Since pictures are not wanted, repeat only the text of the records, word for word.

Records from a collection:
--------

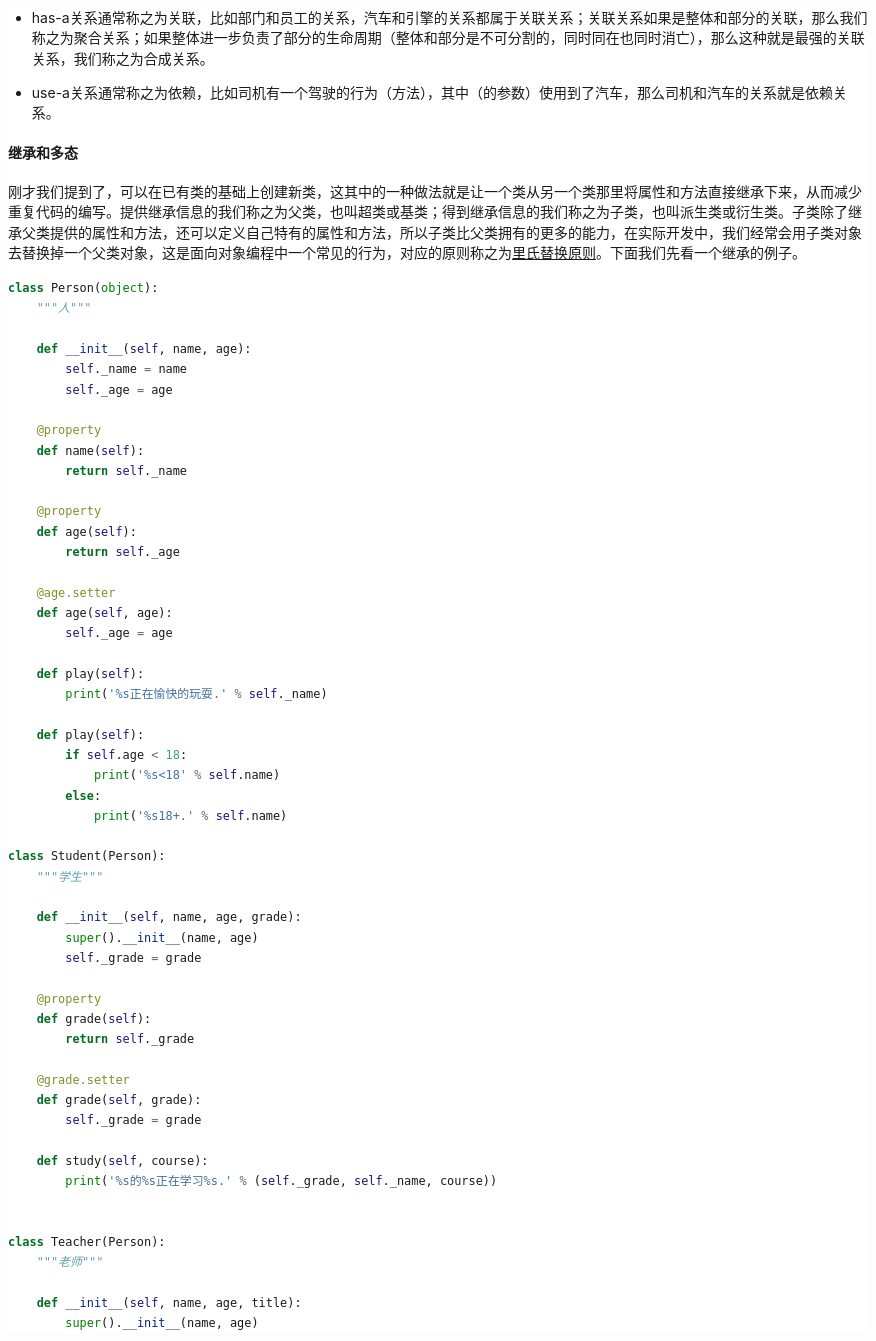 - has-a关系通常称之为关联，比如部门和员工的关系，汽车和引擎的关系都属于关联关系；关联关系如果是整体和部分的关联，那么我们称之为聚合关系；如果整体进一步负责了部分的生命周期（整体和部分是不可分割的，同时同在也同时消亡），那么这种就是最强的关联关系，我们称之为合成关系。

- use-a关系通常称之为依赖，比如司机有一个驾驶的行为（方法），其中（的参数）使用到了汽车，那么司机和汽车的关系就是依赖关系。

  

#### 继承和多态

刚才我们提到了，可以在已有类的基础上创建新类，这其中的一种做法就是让一个类从另一个类那里将属性和方法直接继承下来，从而减少重复代码的编写。提供继承信息的我们称之为父类，也叫超类或基类；得到继承信息的我们称之为子类，也叫派生类或衍生类。子类除了继承父类提供的属性和方法，还可以定义自己特有的属性和方法，所以子类比父类拥有的更多的能力，在实际开发中，我们经常会用子类对象去替换掉一个父类对象，这是面向对象编程中一个常见的行为，对应的原则称之为[里氏替换原则](https://zh.wikipedia.org/wiki/里氏替换原则)。下面我们先看一个继承的例子。

```python
class Person(object):
    """人"""

    def __init__(self, name, age):
        self._name = name
        self._age = age

    @property
    def name(self):
        return self._name

    @property
    def age(self):
        return self._age

    @age.setter
    def age(self, age):
        self._age = age

    def play(self):
        print('%s正在愉快的玩耍.' % self._name)

    def play(self):
		if self.age < 18:
       		print('%s<18' % self.name)
    	else:
        	print('%s18+.' % self.name)

class Student(Person):
    """学生"""

    def __init__(self, name, age, grade):
        super().__init__(name, age)
        self._grade = grade

    @property
    def grade(self):
        return self._grade

    @grade.setter
    def grade(self, grade):
        self._grade = grade

    def study(self, course):
        print('%s的%s正在学习%s.' % (self._grade, self._name, course))


class Teacher(Person):
    """老师"""

    def __init__(self, name, age, title):
        super().__init__(name, age)
```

--------

» **ANSWER TO THIS EXERCISE**:
 - has-a关系通常称之为关联，比如部门和员工的关系，汽车和引擎的关系都属于关联关系；关联关系如果是整体和部分的关联，那么我们称之为聚合关系；如果整体进一步负责了部分的生命周期（整体和部分是不可分割的，同时同在也同时消亡），那么这种就是最强的关联关系，我们称之为合成关系。

- use-a关系通常称之为依赖，比如司机有一个驾驶的行为（方法），其中（的参数）使用到了汽车，那么司机和汽车的关系就是依赖关系。

  

#### 继承和多态

刚才我们提到了，可以在已有类的基础上创建新类，这其中的一种做法就是让一个类从另一个类那里将属性和方法直接继承下来，从而减少重复代码的编写。提供继承信息的我们称之为父类，也叫超类或基类；得到继承信息的我们称之为子类，也叫派生类或衍生类。子类除了继承父类提供的属性和方法，还可以定义自己特有的属性和方法，所以子类比父类拥有的更多的能力，在实际开发中，我们经常会用子类对象去替换掉一个父类对象，这是面向对象编程中一个常见的行为，对应的原则称之为[里氏替换原则](https://zh.wikipedia.org/wiki/里氏替换原则)。下面我们先看一个继承的例子。

```python
class Person(object):
    """人"""

    def __init__(self, name, age):
        self._name = name
        self._age = age

    @property
    def name(self):
        return self._name

    @property
    def age(self):
        return self._age

    @age.setter
    def age(self, age):
        self._age = age

    def play(self):
        print('%s正在愉快的玩耍.' % self._name)

    def play(self):
		if self.age < 18:
       		print('%s<18' % self.name)
    	else:
        	print('%s18+.' % self.name)

class Student(Person):
    """学生"""

    def __init__(self, name, age, grade):
        super().__init__(name, age)
        self._grade = grade

    @property
    def grade(self):
        return self._grade

    @grade.setter
    def grade(self, grade):
        self._grade = grade

    def study(self, course):
        print('%s的%s正在学习%s.' % (self._grade, self._name, course))


class Teacher(Person):
    """老师"""

    def __init__(self, name, age, title):
        super().__init__(name, age)
```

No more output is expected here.